Please don’t take this attitude. There’s nothing in special relativity that’s inaccessible to anyone with high-school level algebra. General relativity takes rather a bit more math, but special is (or should be) easy.
While I’m here, the interpretation of “mass increases as you near the speed of light” isn’t considered very useful by most physicists. It’s just a dodge to make the formula for momentum look the same as what we’re familiar with. But it makes more sense to change the formula for momentum, or better yet, to change what one means by speed. In relativity, the momentum of an object of rest mass m travelling at speed v is given by p = mgammav, where gamma depends on v and is 1 at small speeds, but approaches infinity as v approaches the speed of light. Now, you can interpret that formula as "relativistic mass is mgamma", so p = m[sub]R[/sub]v. But it’s more natural to say that there’s some sort of “relativistic speed” (actually called “proper speed”, or u), with u = gammav, and p = mu. Working with proper speed instead of the familiar sort makes a lot of things in relativity easier, since proper speed can get arbitrarily large, and it adds according to the familiar rules. Then, you just have to convert proper speed back to regular speed at the end of the problem, after you’ve done all of the calculations.
Isn’t this similar to have a beam of metal 1 light year long…if I push on one end, the other should move so, therefore, I can send a signal faster than light?
I can’t remember why the above wouldn’t work, but may have relevance to the OP.
All the frictionless beads are currently being used as ball bearings in the frictionless treadmill.
It doesn’t work because the beam isn’t infinitely stiff. For that matter, you can’t even send information faster than the speed of sound in such a beam (or shock wave, but let’s not pick nits).
Would this not apply to the scissors as well then?
This one is easy.
You think metal is rigid? It sure is. But it’s not infinitely rigid. Even really strong beams will bend or break if you apply enough force.
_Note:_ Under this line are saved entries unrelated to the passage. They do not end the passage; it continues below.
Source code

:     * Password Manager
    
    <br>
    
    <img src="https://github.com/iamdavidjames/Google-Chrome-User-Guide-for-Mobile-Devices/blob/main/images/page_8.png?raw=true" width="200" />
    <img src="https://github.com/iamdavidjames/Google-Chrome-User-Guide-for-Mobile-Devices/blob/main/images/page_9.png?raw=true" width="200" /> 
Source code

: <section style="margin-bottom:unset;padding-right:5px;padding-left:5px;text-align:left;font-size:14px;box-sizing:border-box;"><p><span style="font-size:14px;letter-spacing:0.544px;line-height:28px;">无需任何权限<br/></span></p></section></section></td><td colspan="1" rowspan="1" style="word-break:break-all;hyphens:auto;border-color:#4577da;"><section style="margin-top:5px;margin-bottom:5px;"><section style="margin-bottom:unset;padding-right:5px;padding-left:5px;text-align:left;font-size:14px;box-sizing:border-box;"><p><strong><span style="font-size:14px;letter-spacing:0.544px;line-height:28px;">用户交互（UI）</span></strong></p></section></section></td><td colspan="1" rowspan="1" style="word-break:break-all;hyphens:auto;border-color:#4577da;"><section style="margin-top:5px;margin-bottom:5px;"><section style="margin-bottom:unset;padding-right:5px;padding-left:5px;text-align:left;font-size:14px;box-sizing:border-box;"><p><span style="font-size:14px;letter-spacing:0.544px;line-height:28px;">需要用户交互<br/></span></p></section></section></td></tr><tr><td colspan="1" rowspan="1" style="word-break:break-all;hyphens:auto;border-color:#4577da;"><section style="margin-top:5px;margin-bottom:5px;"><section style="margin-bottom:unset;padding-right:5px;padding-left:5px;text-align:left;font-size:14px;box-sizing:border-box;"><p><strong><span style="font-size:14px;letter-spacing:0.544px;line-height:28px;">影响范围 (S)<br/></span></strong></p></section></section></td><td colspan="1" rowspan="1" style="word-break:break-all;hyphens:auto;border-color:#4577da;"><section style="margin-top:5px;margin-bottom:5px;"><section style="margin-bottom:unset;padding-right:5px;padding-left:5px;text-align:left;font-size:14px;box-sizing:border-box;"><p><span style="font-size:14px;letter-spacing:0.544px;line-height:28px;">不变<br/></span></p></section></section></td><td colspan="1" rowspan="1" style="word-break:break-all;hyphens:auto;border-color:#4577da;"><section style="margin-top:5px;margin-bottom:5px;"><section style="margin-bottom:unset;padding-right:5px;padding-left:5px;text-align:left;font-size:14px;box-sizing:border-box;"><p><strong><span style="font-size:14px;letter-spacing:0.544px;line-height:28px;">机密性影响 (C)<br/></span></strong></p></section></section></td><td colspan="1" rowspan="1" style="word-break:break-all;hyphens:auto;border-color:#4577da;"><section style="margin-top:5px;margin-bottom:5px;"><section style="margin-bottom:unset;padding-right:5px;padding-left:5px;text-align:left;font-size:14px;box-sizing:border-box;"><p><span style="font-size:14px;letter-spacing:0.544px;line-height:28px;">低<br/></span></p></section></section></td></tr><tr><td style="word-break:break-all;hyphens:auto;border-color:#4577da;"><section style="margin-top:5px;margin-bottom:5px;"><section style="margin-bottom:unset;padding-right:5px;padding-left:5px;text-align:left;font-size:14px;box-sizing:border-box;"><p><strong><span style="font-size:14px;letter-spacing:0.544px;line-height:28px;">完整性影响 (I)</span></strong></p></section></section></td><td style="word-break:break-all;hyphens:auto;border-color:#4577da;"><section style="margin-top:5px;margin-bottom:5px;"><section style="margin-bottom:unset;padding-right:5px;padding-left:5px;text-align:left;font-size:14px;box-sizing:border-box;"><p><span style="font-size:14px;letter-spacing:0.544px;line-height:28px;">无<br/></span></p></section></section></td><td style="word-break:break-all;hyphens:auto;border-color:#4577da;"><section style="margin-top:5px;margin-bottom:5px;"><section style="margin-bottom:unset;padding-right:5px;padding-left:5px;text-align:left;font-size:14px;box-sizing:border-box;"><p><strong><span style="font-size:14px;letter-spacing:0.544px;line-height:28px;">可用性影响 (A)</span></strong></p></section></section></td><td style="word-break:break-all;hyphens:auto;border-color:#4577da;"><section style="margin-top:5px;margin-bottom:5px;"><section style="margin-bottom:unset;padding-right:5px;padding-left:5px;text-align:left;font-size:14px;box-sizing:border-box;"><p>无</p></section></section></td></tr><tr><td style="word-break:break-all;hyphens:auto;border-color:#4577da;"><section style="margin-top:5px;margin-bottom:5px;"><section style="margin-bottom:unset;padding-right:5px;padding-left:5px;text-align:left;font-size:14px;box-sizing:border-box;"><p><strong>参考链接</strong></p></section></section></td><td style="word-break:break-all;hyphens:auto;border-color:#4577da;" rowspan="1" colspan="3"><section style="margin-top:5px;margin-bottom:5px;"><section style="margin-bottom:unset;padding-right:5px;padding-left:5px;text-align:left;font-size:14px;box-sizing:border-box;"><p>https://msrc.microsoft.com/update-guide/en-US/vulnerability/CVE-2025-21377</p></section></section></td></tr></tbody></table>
Think about it this way. What forces hold a solid metal beam together? The forces that hold the iron atoms together in that metal beam don’t travel faster than light. So if if that metal rod were very very very rigid, when you push on one end the other end doesn’t instantaneously move. Rather you push on some iron atoms at your end, and those iron atoms push on some other iron atoms and those iron atoms push on some other iron atoms and so on and so on and so on, until you reach the end of the “solid” metal beam. And the forces that allow those iron atoms to push against each other don’t propagate at the speed of light, much less faster than light.
And of course this is completely discounting the fact that a really long metal beam would just bend or break, and that the mass of a metal beam a mere thousand miles long would be gigantic, and the force required to move it would be much larger than the inter-atomic forces holding that beam together.
But even with an unobtanium beam of arbitrary strength you’re still limited to below light speed.
Would this apply to the scissors then?